#### VERIFIQUE A COMPREENSÃO:
1 > Transcreva, sem qualquer alteração, o trecho do texto sobre a valvuloplastia aórtica por balão que começa nas palavras que contêm "Tecnicamente, desconhecemos como" e termina em "na era atual2,3.".
2 > Retome o texto sobre a valvuloplastia aórtica por balão a partir do ponto em que termina.

#### TEXTO DE ORIGEM:
*****

O artigo de Francisco et al.13 proporciona informação valiosa, que permite aquilatar a importância da VAoB à luz destas considerações. Analisa retrospetivamente a experiência de um centro de alto volume de VAP numa população nacional de doentes que realizaram VAoB e conclui que a técnica melhora significativamente a maioria dos doentes.

O estudo apresentado é meritório porque analisa originalmente uma experiência portuguesa na era das VAP. Trata‐se de um registo observacional de centro único incluindo 23 doentes desde janeiro de 2005 até outubro de 2013, comparando‐se com séries maiores e mais antigas que compreendem entre 45‐473 doentes. Os doentes foram seguidos cerca de nove meses e os resultados analisados retrospetivamente.

A predominância da indicação de ponte para a terapêutica definitiva, presente em 43% dos casos, contrasta com a maioria das séries onde predominam as indicações paliativas e a ponte se situa apenas nos 18%. Por este motivo, exceto pela prevalência maior de diabetes, esta coorte é globalmente menos complexa relativamente a outras, demográfica e clinicamente3.

Tecnicamente, desconhecemos como se escolheu exatamente a dimensão do balão e como se realizou o pacing rápido, designadamente qual a via e a frequência alcançada pela estimulação. A queda de pressões sustentada é crucial para reduzir o movimento do balão e o subdimensionamento do mesmo em 1‐2mm permite uma técnica menos agressiva que, a par dos introdutores menores e sistemas de encerramento arterial, parecem ser responsáveis pela diminuição das complicações na era atual2,3.

*****

#### DADOS GUARDADOS:
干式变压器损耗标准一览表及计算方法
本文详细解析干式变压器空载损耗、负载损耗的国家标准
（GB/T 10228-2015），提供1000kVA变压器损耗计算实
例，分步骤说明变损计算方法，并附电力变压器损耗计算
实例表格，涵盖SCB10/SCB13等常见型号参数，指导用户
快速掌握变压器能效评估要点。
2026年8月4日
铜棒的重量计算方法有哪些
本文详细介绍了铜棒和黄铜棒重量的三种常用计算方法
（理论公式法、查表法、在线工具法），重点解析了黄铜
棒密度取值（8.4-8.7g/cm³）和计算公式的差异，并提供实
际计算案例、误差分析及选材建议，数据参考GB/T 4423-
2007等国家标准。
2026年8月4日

*****

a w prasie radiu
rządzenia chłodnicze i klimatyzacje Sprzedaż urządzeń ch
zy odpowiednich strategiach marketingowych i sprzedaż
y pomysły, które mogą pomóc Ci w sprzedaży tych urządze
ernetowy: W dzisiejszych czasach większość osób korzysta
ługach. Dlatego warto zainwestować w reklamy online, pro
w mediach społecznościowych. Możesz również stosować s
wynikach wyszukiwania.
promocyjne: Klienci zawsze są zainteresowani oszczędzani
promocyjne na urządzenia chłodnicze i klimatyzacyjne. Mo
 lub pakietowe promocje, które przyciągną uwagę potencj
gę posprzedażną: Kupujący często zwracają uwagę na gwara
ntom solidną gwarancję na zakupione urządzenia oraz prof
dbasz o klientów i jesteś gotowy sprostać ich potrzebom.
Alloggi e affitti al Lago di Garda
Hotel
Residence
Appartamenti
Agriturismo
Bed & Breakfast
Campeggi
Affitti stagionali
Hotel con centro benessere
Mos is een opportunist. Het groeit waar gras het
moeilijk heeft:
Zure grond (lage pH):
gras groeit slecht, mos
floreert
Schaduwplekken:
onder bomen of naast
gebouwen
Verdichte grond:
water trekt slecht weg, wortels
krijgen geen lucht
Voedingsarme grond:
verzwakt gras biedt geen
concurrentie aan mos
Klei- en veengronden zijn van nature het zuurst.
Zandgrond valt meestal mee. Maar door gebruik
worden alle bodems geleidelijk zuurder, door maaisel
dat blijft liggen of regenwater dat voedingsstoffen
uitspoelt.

*****

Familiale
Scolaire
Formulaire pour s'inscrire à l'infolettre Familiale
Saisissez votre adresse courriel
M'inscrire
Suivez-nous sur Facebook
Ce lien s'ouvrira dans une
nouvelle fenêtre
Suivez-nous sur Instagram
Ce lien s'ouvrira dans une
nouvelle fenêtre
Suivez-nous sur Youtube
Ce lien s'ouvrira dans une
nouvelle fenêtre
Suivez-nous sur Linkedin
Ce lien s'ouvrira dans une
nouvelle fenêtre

*****

#### RESPOSTAS:
1 >
Tecnicamente, desconhecemos como se escolheu exatamente a dimensão do balão e como se realizou o pacing rápido, designadamente qual a via e a frequência alcançada pela estimulação. A queda de pressões sustentada é crucial para reduzir o movimento do balão e o subdimensionamento do mesmo em 1‐2mm permite uma técnica menos agressiva que, a par dos introdutores menores e sistemas de encerramento arterial, parecem ser responsáveis pela diminuição das complicações na era atual2,3.

2 >
Não ocorreu mortalidade periprocedimento nem insuficiência aórtica major. Observou‐se uma morte intra‐hospitalar por acidente vascular cerebral (4,3%) e a taxa de complicações vasculares major foi de 8,6%, o que deve ser relativizado pelo facto de se ter alcançado a extubação em três doentes refratários que estavam ventilados. O prognóstico favorável aos nove meses dos doentes tratados definitivamente com VAP atesta a estratificação realizada e os resultados razoáveis contemporâneos da técnica.

Em conclusão, o estudo de Francisco et al.13 é significativo porque estuda o risco da VAoB contemporânea em doentes portugueses na era das VAP. A predição do risco do procedimento paliativo é pertinente e os programas multidisciplinares devem ser estruturados, de molde a dar resposta expedita aos doentes com indicação para VAP, evitando a VAoB como procedimento paliativo em doentes que aguardam tratamento definitivo por VAP ou CVAo, dado que algumas complicações permanecem importantes apesar da experiência adquirida.

Conflito de interesses

O autor declara não haver conflito de interesses.